*** Sensitive reader advisory! As you can probably sense from the title, I use the word “shit” a lot in this post! I know there are other words I could have used instead, but when you’re talking about mucking out chicken shit there really is no better word to accurately describe the horribleness that it entails. Consider yourselves warned. ***
Last week Andrew and I mucked out our hen house. You may remember the beautiful mobile house that Andrew built early last season. It’s a lovely red barn-like structure built on a trailer, with next boxes, roosting bars, and small chicken-sized doors that can be locked when necessary. The bottom of the hen house is comprised of metal grates with holes small enough to keep critters out, but large enough to let their poo pass through. Or so that was the idea. Chicken shit is actually pretty sticky. It globs together, forming a thick cement-like paste as it dries. It had been several months since we last cleaned out the hen house, and when we recently moved it to a new spot we noticed there wasn’t the normal accumulation of shit (also great fertilizer!) underneath it. That’s when I opened the door and took a look, and a whiff.
A layer of hardened chicken shit cement about four inches thick had accumulated below the roosts.

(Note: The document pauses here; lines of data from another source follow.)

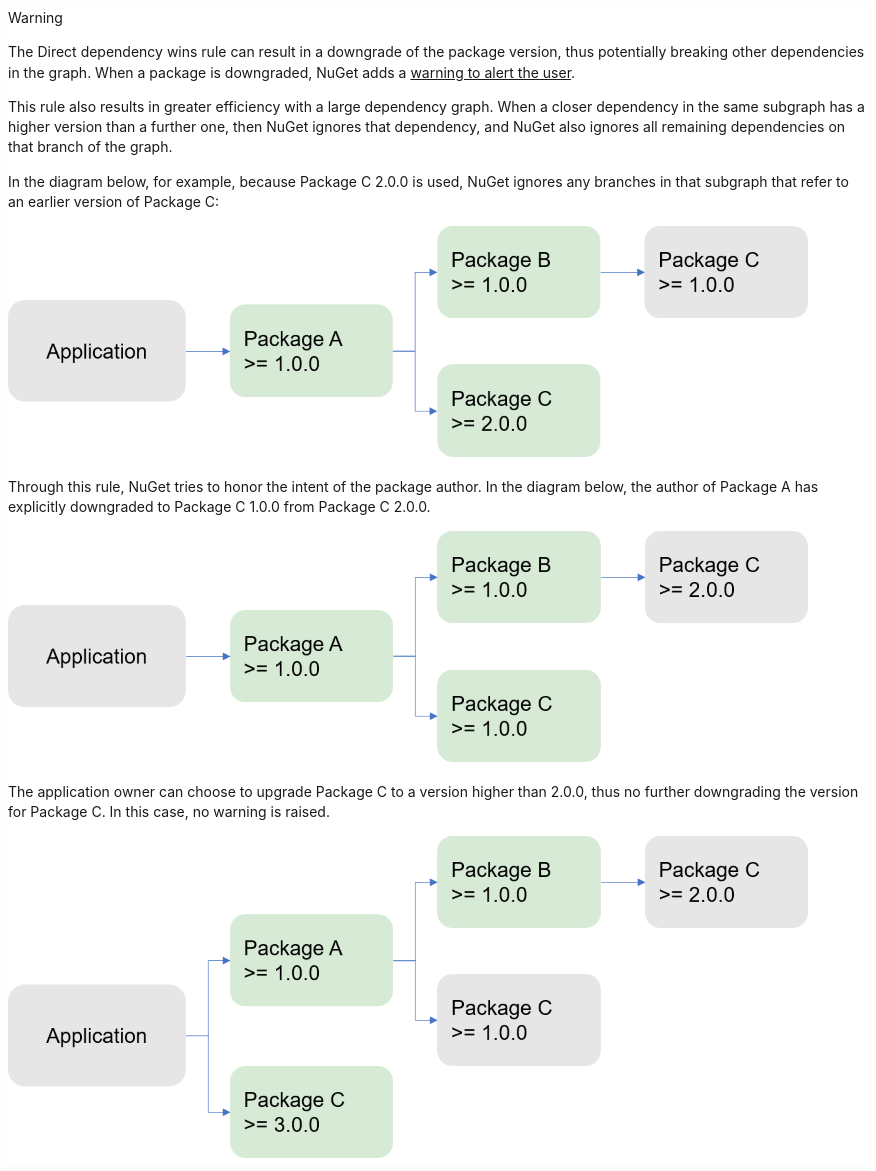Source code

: >[!Warning]
> The Direct dependency wins rule can result in a downgrade of the package version, thus potentially breaking other dependencies in the graph. When a package is downgraded, NuGet adds a [warning to alert the user](..\reference\errors-and-warnings\NU1605.md).

This rule also results in greater efficiency with a large dependency graph.
When a closer dependency in the same subgraph has a higher version than a further one, then NuGet ignores that dependency, and NuGet also ignores all remaining dependencies on that branch of the graph.

In the diagram below, for example, because Package C 2.0.0 is used, NuGet ignores any branches in that subgraph that refer to an earlier version of Package C:

![When NuGet ignores a package in the graph, it ignores that entire branch](media/direct-dependency-2.png)

Through this rule, NuGet tries to honor the intent of the package author.
In the diagram below, the author of Package A has explicitly downgraded to Package C 1.0.0 from Package C 2.0.0.

![When a package author explicitly downgrades, NuGet honors that.](media/direct-dependency-3.png)

The application owner can choose to upgrade Package C to a version higher than 2.0.0, thus no further downgrading the version for Package C. In this case, no warning is raised.

![When an application honor adds a direct dependency for a downgraded package, NuGet honors that.](media/direct-dependency-4.png)

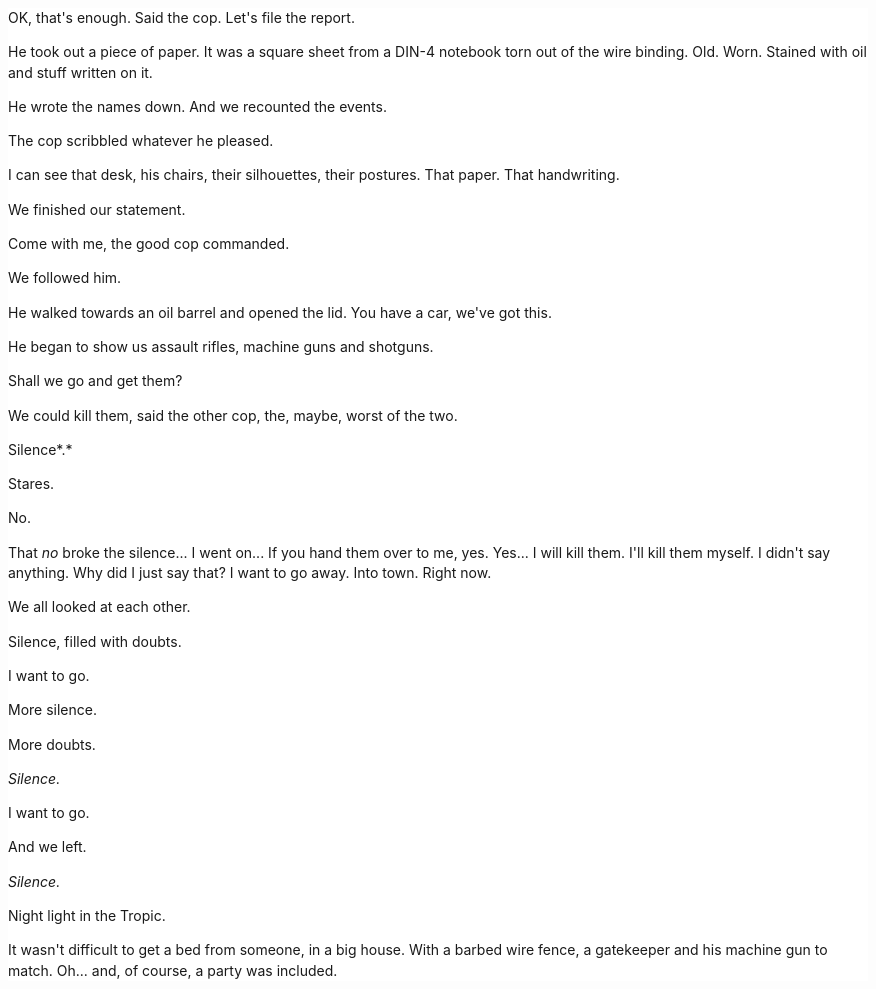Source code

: OK, that's enough. Said the cop. Let's file the report.

He took out a piece of paper. It was a square sheet from a DIN-4
notebook torn out of the wire binding. Old. Worn. Stained with oil and
stuff written on it.

He wrote the names down. And we recounted the events.

The cop scribbled whatever he pleased.

I can see that desk, his chairs, their silhouettes, their postures. That
paper. That handwriting.

We finished our statement.

Come with me, the good cop commanded.

We followed him.

He walked towards an oil barrel and opened the lid. You have a car,
we've got this.

He began to show us assault rifles, machine guns and shotguns.

Shall we go and get them?

We could kill them, said the other cop, the, maybe, worst of the two.

Silence*.*

Stares.

No.

That *no* broke the silence\... I went on... If you hand them over to
me, yes. Yes... I will kill them. I'll kill them myself. I didn't say
anything. Why did I just say that? I want to go away. Into town. Right
now.

We all looked at each other.

Silence, filled with doubts.

I want to go.

More silence.

More doubts.

*Silence.*

I want to go.

And we left.

*Silence.*

Night light in the Tropic.

It wasn't difficult to get a bed from someone, in a big house. With a
barbed wire fence, a gatekeeper and his machine gun to match. Oh... and,
of course, a party was included.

The chickens walk around on this shit floor, and then go into their nest boxes to lay eggs. That creates dirty eggs, which creates lots of extra work for me, as it is my job alone to clean eggs (by hand, using sandpaper!). We decided it was time to do some mucking.
Another feature of our hen house is that it has one human-sized door. This is great until you realize that you can’t reach the far end of the hen house without climbing through and under (shit covered) chicken roosts. Our longest handled shovels couldn’t reach. We did our best, me awkwardly straddling and scooping and passing full snow shovel loads back to Andrew to dump outside. We also angled shovels through the little chicken doors, doing out best to scrape and scoop what we could at awkward angles. Eventually we couldn’t do any more with our shovels, and we brought out the hose with a spray nozzle to finish the job. The water pressure at the farm isn’t terribly high, so it was a long, wet, shit-flying-everywhere process.
Andrew and I took turns, as you can only handle so much. Chicken shit is relatively odorless once dried, but get that shit wet and boy howdy! The ammonia almost knocks you on your butt. As I was bent outside the hen house, gasping for fresh air I caught an amazing glimpse of the mountains that peek out when the weather is clear. This got me thinking about life. I think a lot of life feels like shoveling and or spraying shit off the walls, but sometimes (or often, if you’re lucky) you get a beautiful mountain vista that brings your Chi back to center. Then when you go back into the shitty hen house you can bring that image of the mountains with you, and focus on the beauty that abounds despite the drudgery of the task at hand.
Things at the farm are slowly starting to pick up speed. We’re still planning for our season ahead, and have orders placed for our chickens and turkeys. We’ve had one surprise lamb already, and more lambs and goat kids are due any day. Just last night we artificially inseminated our sow Tuesday, and are excited about hopefully welcoming little piglets in a few months. We also have six purchased feeder pigs on the farm in preparation for our upcoming summer Meat CSA program.
After the four floods we survived in November, Andrew and I made a promise to each other that we wouldn’t have animals here at the current farm next winter. In theory that means we somehow find and buy our own farmland in the area, either small acreage nearby so we can go back and forth seasonally, or large space where we can move our entire operation. In practice I have no idea what this will actually look like. We certainly don’t have the capital that many land-purchasers have, and we probably don’t have much opportunity for traditional loans. Our low paying livelihood, in combination with our outstanding student loan debts doesn’t make us look like the most promising candidates. We have begun exploring unique opportunities to land access, and our fingers are crossed that something will come our way. Please keep your eyes open for opportunities in the greater Puget Sound region, and if all of my readers send out positive land-acquiring vibes out to the universe, perhaps she will respond.
While we wait for the next exciting chapter we are busy as ever preparing for the upcoming season. Our popularity is growing in leaps and bounds, despite having no products for sale at the moment. New people are joining our mailing list every day, and I’m fielding lots of new queries about our meat and the CSA. We are hoping to add a Seattle farmer’s market this year, and also increase our restaurant chicken sales. Big things are coming! We just have to muck around in some shit before we get there.